• Action item:
Pictures aside, repeat every record below exactly.

• Data for review:
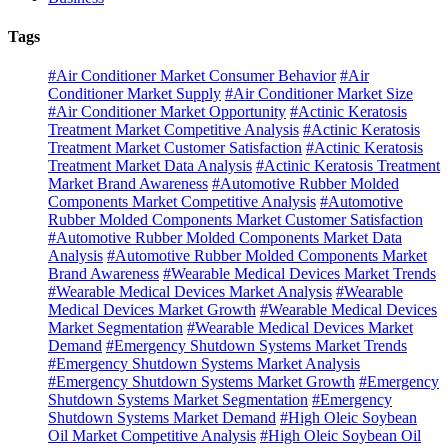
Tags
#Air Conditioner Market Consumer Behavior
#Air
Conditioner Market Supply
#Air Conditioner Market Size
#Air Conditioner Market Opportunity
#Actinic Keratosis
Treatment Market Competitive Analysis
#Actinic Keratosis
Treatment Market Customer Satisfaction
#Actinic Keratosis
Treatment Market Data Analysis
#Actinic Keratosis Treatment
Market Brand Awareness
#Automotive Rubber Molded
Components Market Competitive Analysis
#Automotive
Rubber Molded Components Market Customer Satisfaction
#Automotive Rubber Molded Components Market Data
Analysis
#Automotive Rubber Molded Components Market
Brand Awareness
#Wearable Medical Devices Market Trends
#Wearable Medical Devices Market Analysis
#Wearable
Medical Devices Market Growth
#Wearable Medical Devices
Market Segmentation
#Wearable Medical Devices Market
Demand
#Emergency Shutdown Systems Market Trends
#Emergency Shutdown Systems Market Analysis
#Emergency Shutdown Systems Market Growth
#Emergency
Shutdown Systems Market Segmentation
#Emergency
Shutdown Systems Market Demand
#High Oleic Soybean
Oil Market Competitive Analysis
#High Oleic Soybean Oil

• Response for this exercise:
Tags
#Air Conditioner Market Consumer Behavior
#Air
Conditioner Market Supply
#Air Conditioner Market Size
#Air Conditioner Market Opportunity
#Actinic Keratosis
Treatment Market Competitive Analysis
#Actinic Keratosis
Treatment Market Customer Satisfaction
#Actinic Keratosis
Treatment Market Data Analysis
#Actinic Keratosis Treatment
Market Brand Awareness
#Automotive Rubber Molded
Components Market Competitive Analysis
#Automotive
Rubber Molded Components Market Customer Satisfaction
#Automotive Rubber Molded Components Market Data
Analysis
#Automotive Rubber Molded Components Market
Brand Awareness
#Wearable Medical Devices Market Trends
#Wearable Medical Devices Market Analysis
#Wearable
Medical Devices Market Growth
#Wearable Medical Devices
Market Segmentation
#Wearable Medical Devices Market
Demand
#Emergency Shutdown Systems Market Trends
#Emergency Shutdown Systems Market Analysis
#Emergency Shutdown Systems Market Growth
#Emergency
Shutdown Systems Market Segmentation
#Emergency
Shutdown Systems Market Demand
#High Oleic Soybean
Oil Market Competitive Analysis
#High Oleic Soybean Oil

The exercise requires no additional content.